Actions to take:
• A. Decide whether each of the following statements agrees with the piece on asters. For each, answer yes or no and quote the deciding words from the piece: (i) The writer's favorite season is autumn. (ii) All of the native aster species in the United States are native east of the Mississippi River. (iii) Asters are described as difficult to grow.
• B. Write what comes next in the piece on asters, picking up after its final sentence.

::: Excerpt :::

By Natalie Brewer, University of Md Extension Master Gardener
The goddess Virgo cried. And where her tears fell to the earth, asters sprang up from the ground.
My favorite season is autumn. The weather is cooler, the sun shines abundantly, and I love the autumn colors of red, yellow and orange… and blue, purple and pink. Yes, that’s right, blue, purple and pink, and you can add to that magenta, rose, red-purple, royal blue, lavender and sky blue. These are all the true colors of autumn here in the United States due to one of our most glorious and prolific wildflowers, the aster.
Asters are heralds of the autumn garden. There are nearly one hundred and fifty different species of native asters in the United States, many of which (over 50) are native east of the Mississippi River. There are so many different asters with many different qualities that there is definitely an aster for the likes of every gardener and every gardening situation. Asters are beautiful, easy to grow, and blanket themselves in a flush of bloom.

::: Data section :::

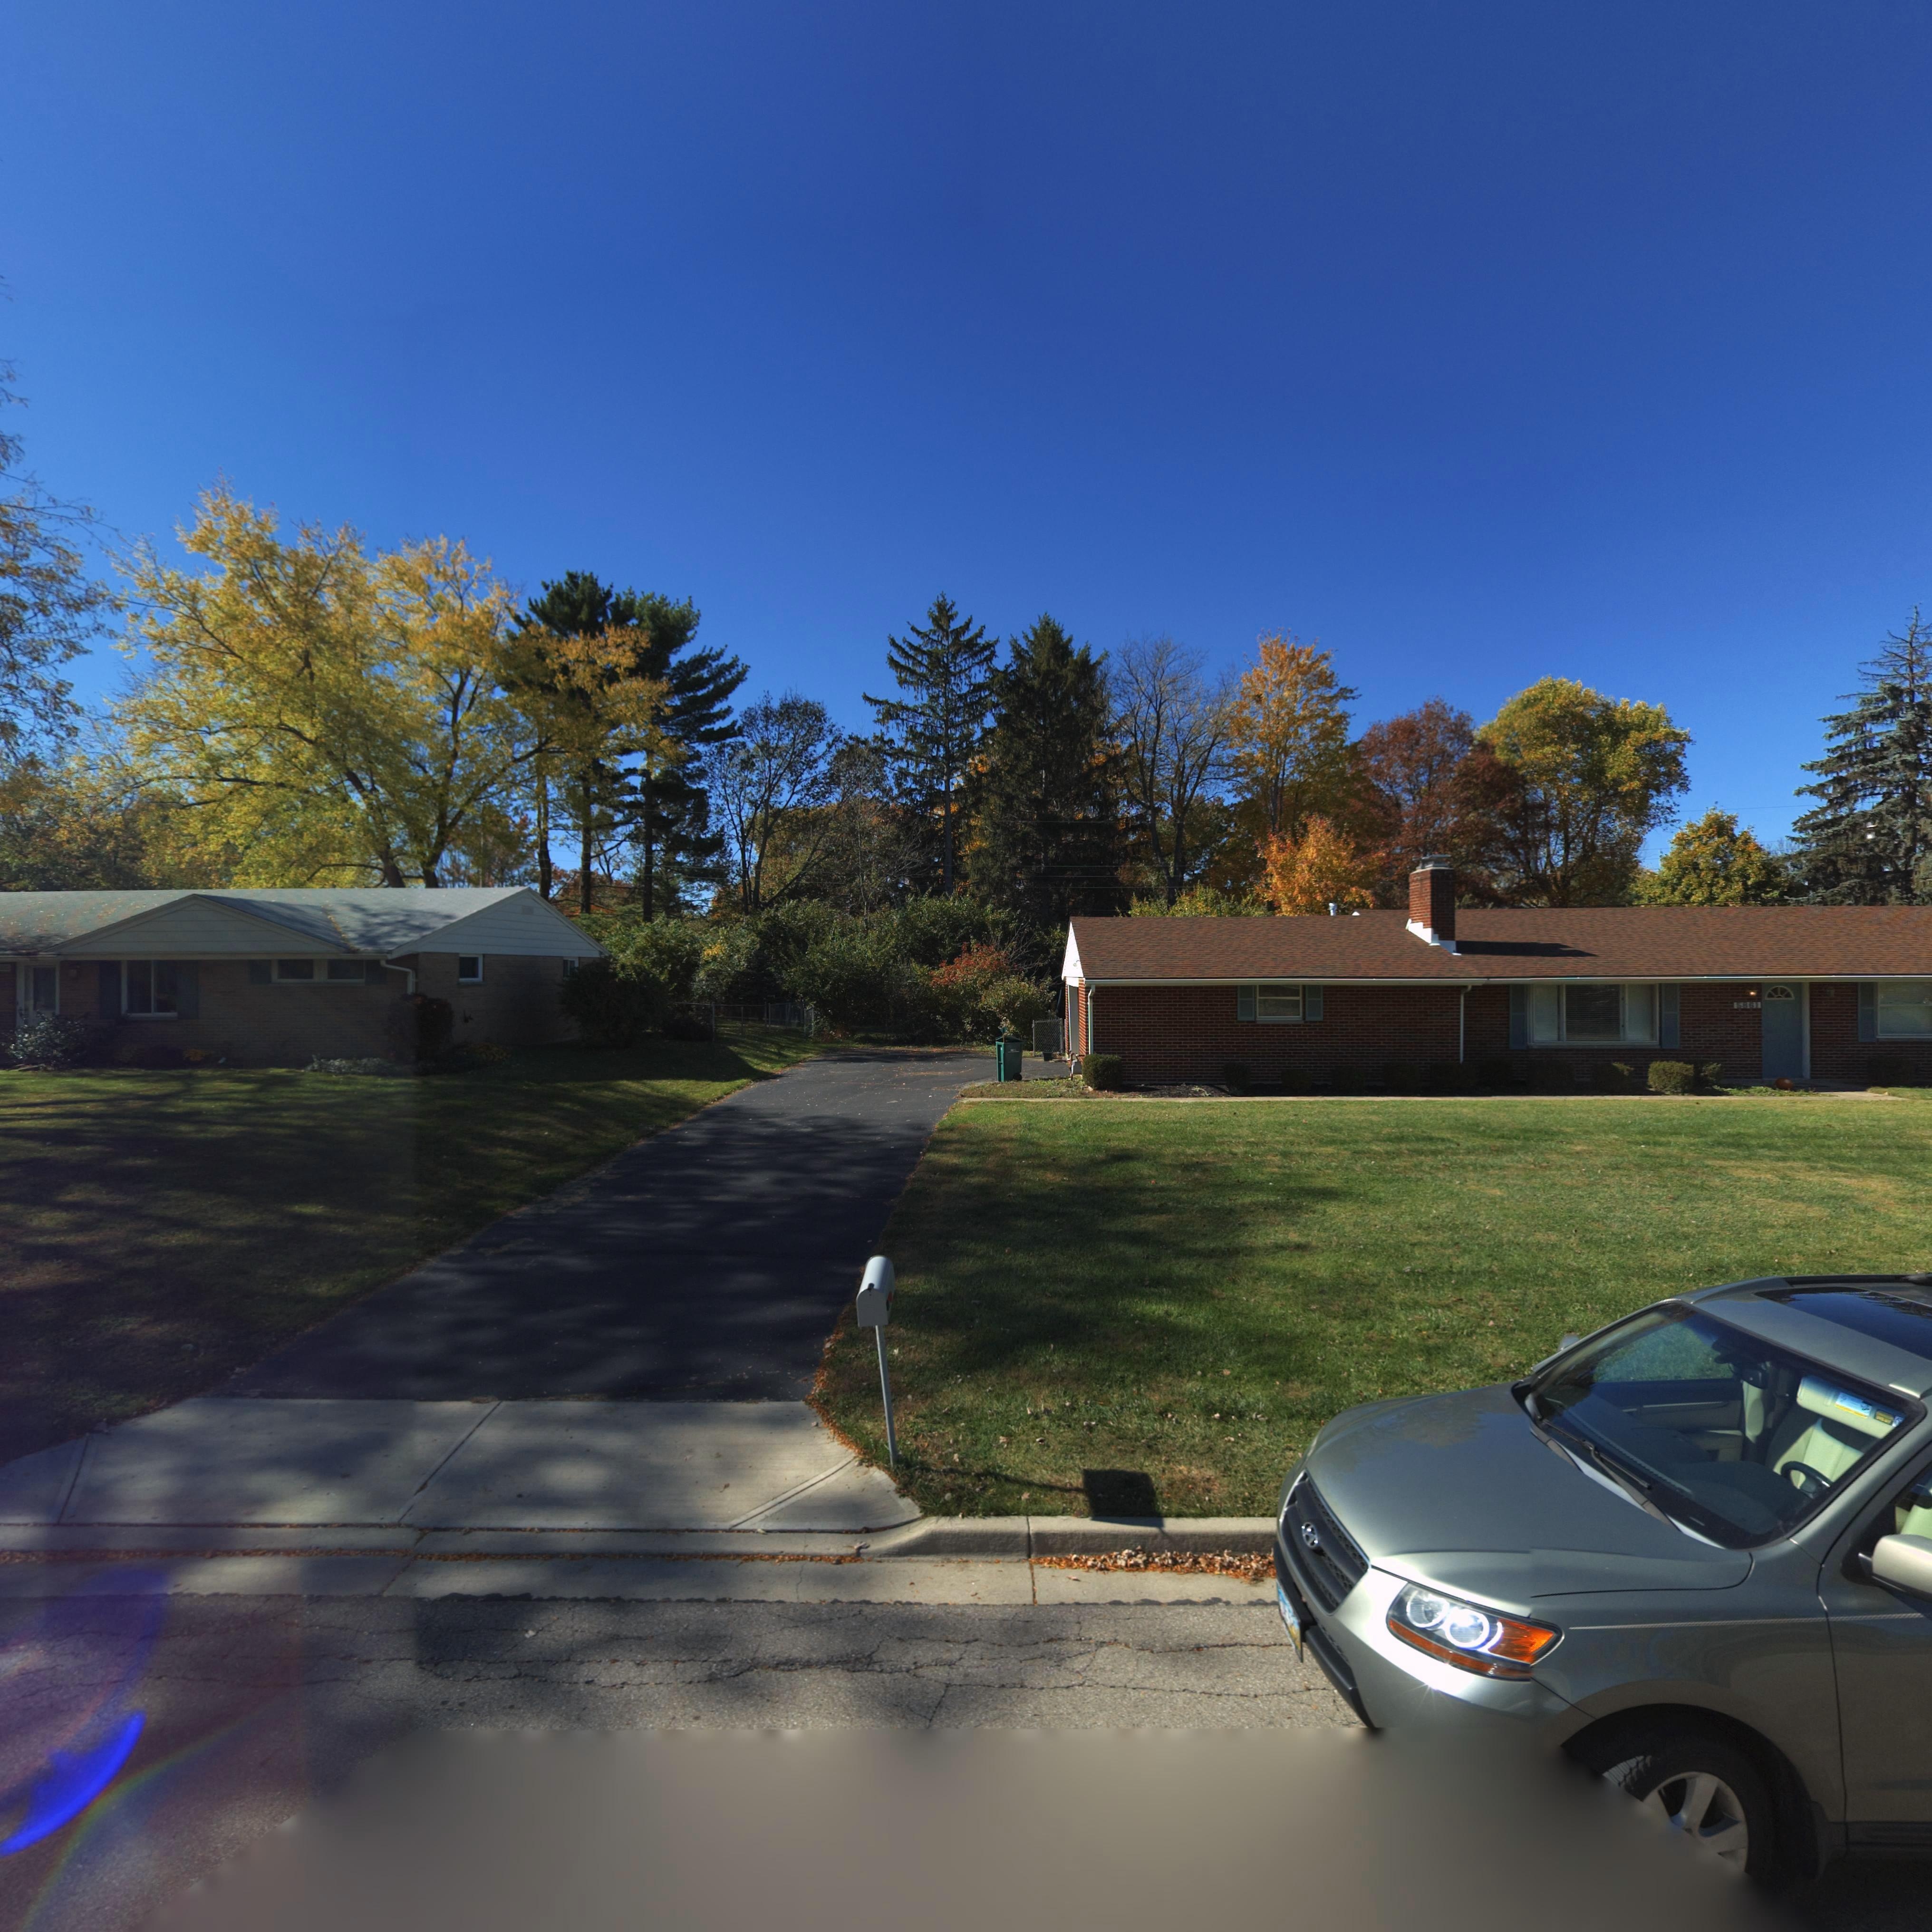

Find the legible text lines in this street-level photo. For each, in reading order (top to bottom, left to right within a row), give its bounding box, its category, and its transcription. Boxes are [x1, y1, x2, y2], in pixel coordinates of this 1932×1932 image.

[1736, 1001, 1759, 1009] StreetNumber: 5861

:::

Written responses:
• A.
(i) Yes: "My favorite season is autumn."
(ii) No: "many of which (over 50) are native east of the Mississippi River."
(iii) No: "Asters are beautiful, easy to grow, and blanket themselves in a flush of bloom."

• B.
My all-time favorite flowers are the asters that bloom in fall. They bloom so late in the season, that Henry David Thoreau wrote in his diary that just when it seemed that Nature herself had finished all of her work and was done for the season, the asters started blooming. I love the combination of the warm reds, yellows and oranges from our native trees and grasses, combined with the contrasting bright blues, purples and pinks of asters. It is simply stunning, and only Mother Nature herself could have dared to compose something so spectacular.
The word aster literally means ‘star’. There is much folklore attached to the name of the aster, from aster flowers springing up from Virgo’s fretful tears, to someone stealing stars in the night sky and planting them in the fields. The stories are descriptive and indicate the love-affair that people have had with asters throughout history.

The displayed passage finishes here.